A great book is so powerful that you stop reading, lower the book, and simply linger in the words for a moment. You ask God, “What might you be saying to me through this?” Reclaiming Conversation: The Power of Talk in a Digital Age by Sherry Turkle, was one such book for me.
Turkle, a professor at MIT, has been studying people’s relationship with technology for 30 years. In Reclaiming Conversation, she looks at the first generation of children who grew up with smartphones now that they are graduating college and beginning to enter the workforce. She also examines the impact of technology on relationships with our families and friends, dating, teaching and education, and the workplace. My concern, like many of yours, is how this intersects with our work as pastors and leaders in the church.
I do hope that you will read this 362-page work as it expounds on profound challenges before us in the building of disciples and churches. But the following are a few of the more significant points I am pondering:
- There has been a 40% drop in empathy among college students in the last 30 years. They believe this is due to students having less direct face-to-face contact with each other.
- People are turning to phones instead of each other. We are hiding from each other even as we’re constantly connected to each other.
- Studies show that the mere presence of a phone on a table (even a phone turned off) changes what people talk about. Even a silent phone disconnects us.
- On social media, we spend more time performing a “better version” of ourselves with as little vulnerability as possible.
- Research confirms that the 1st generation of children who grew up with smartphones have a hard time with eye contact, beginning and ending conversations, and are lacking in key relational skills.
- Over-reliance on devices is harming our ability to have valuable face-to-face conversations, “the most human thing we do.”
- Many of our children are growing up anxious and awkward because they can’t get their parent’s full attention.

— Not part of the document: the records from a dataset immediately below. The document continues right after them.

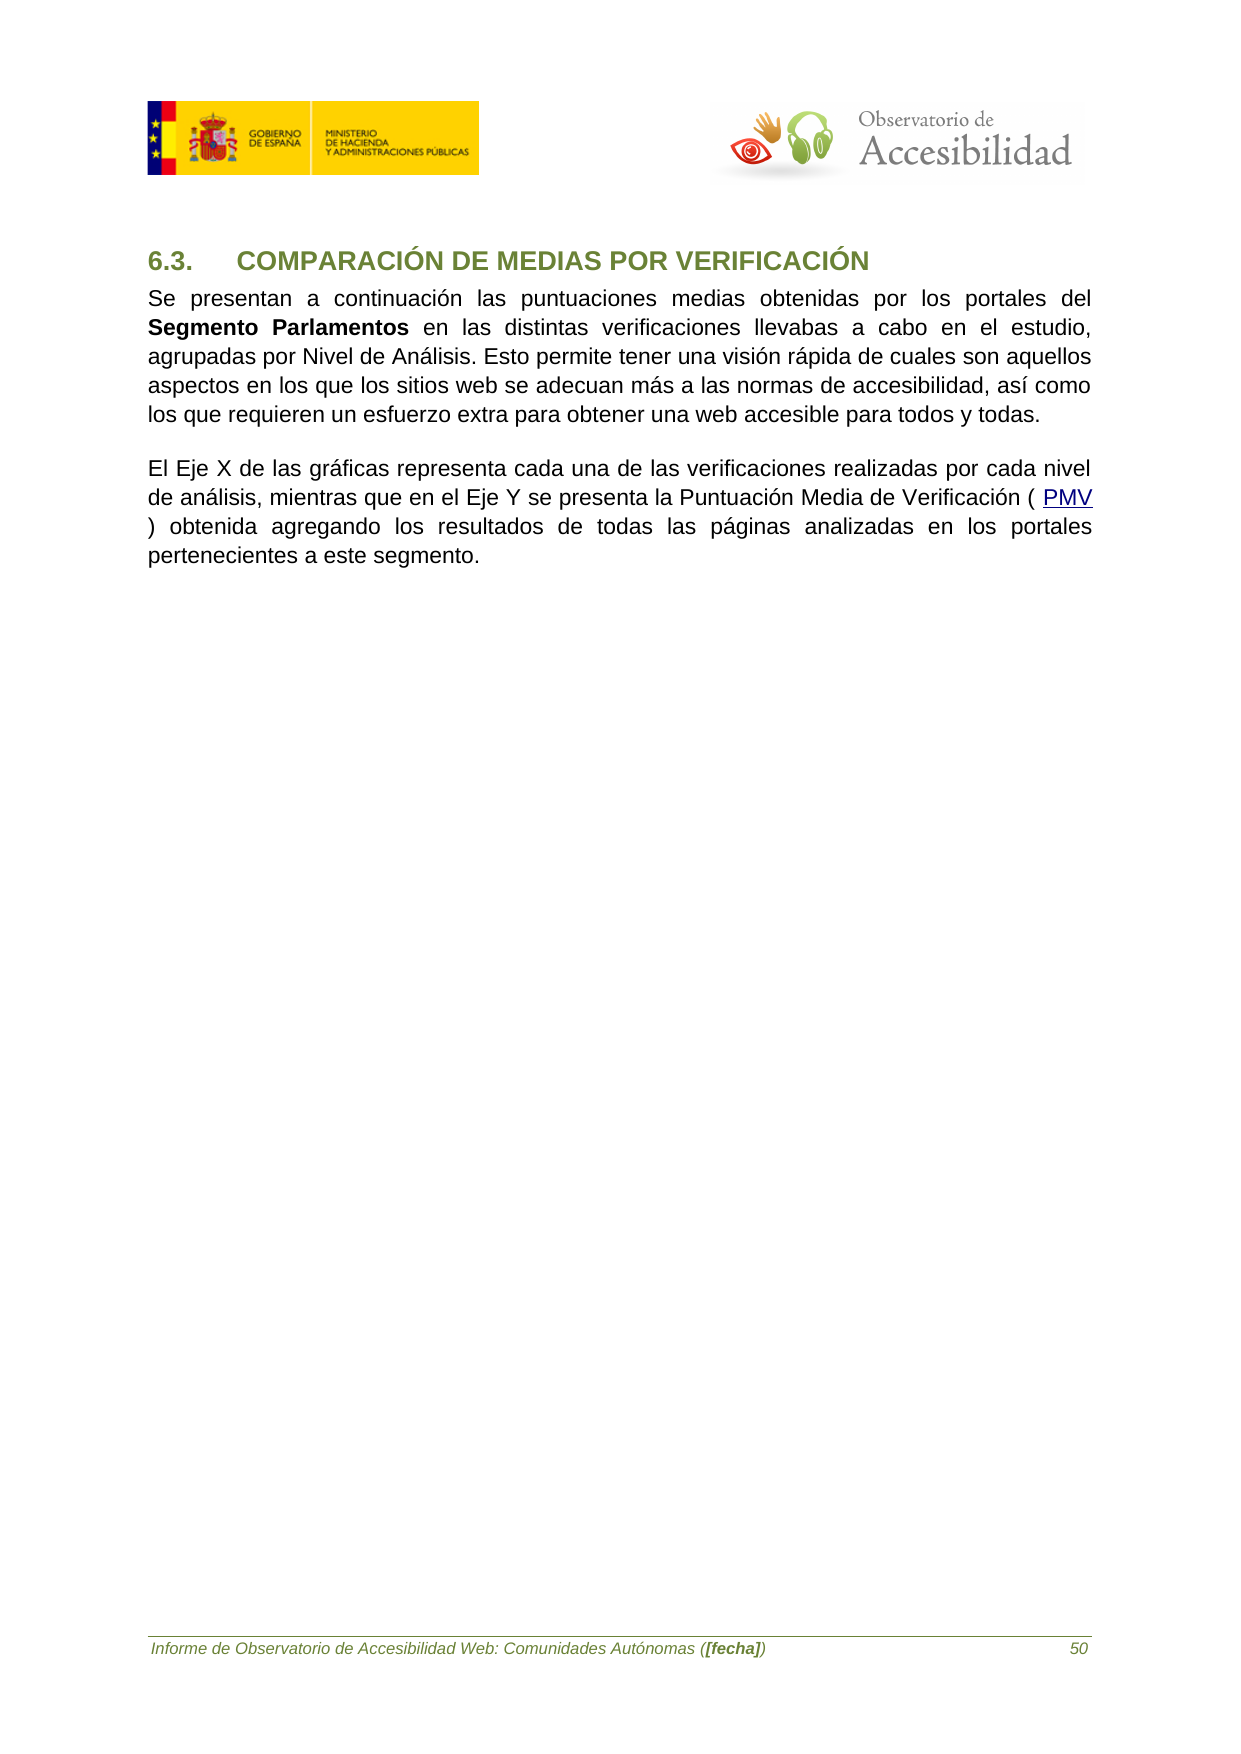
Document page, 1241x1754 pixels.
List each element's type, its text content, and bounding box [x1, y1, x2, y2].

subtitle Comparación de medias por verificación [148, 245, 1092, 276]
text El Eje X de las gráficas representa cada una de las verificaciones realizadas por cada nivel de análisis, mientras que en el Eje Y se presenta la Puntuación Media de Verificación ( PMV ) obtenida agregando los resultados de todas las páginas analizadas en los portales pertenecientes a este segmento. [148, 455, 1092, 568]
picture [710, 102, 1086, 185]
picture [147, 101, 479, 175]
text Se presentan a continuación las puntuaciones medias obtenidas por los portales del Segmento Parlamentos en las distintas verificaciones llevabas a cabo en el estudio, agrupadas por Nivel de Análisis. Esto permite tener una visión rápida de cuales son aquellos aspectos en los que los sitios web se adecuan más a las normas de accesibilidad, así como los que requieren un esfuerzo extra para obtener una web accesible para todos y todas. [148, 285, 1092, 427]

They are too distracted.
- We use phones to block sadness, difficult feelings, and awkward moments.
- Technology brings significant complications for our singles and their “romantic” connections.
- 9 out of 10 college students text in class. Two to three minutes is too long for them to pay attention without checking their phones.
- Multitasking gives us a neurochemical high so we think we are doing better and better when actually we are doing worse and worse.
- We lose our ability to summon deep attention and be reflective over time. That takes practice.
- The most powerful learning takes place in relationship. Presence is key. Online platforms have limitations.
I appreciate Turkle’s refusal to name our struggle with screens as an addiction like heroin. Laptops and smartphones are not something to remove. “They are facts of life and part of our creative lives. The goal is to use them with greater intention. We are faced with technologies to which we are extremely vulnerable and we don’t always respect that fact “.
She invites us to experiment with the creation of sacred spaces in our homes (e.g. no devices at dinner, in the kitchen, the car). She recommends technology time-outs to reclaim conversation with our children, friends, and coworkers. I especially appreciate her emphasis on our need to protect alone time for creativity and unitasking (i.e., focusing on one thing at a time).
I thank God for the many gifts digital technology bring to us in the church. At the same time, our phones are not just changing what we do, but who we are – in significant ways. I believe this opens a door of incredible opportunity for us to bring powerful gifts from our rich Christian tradition both to our churches and to the world.
But that is the subject for another time.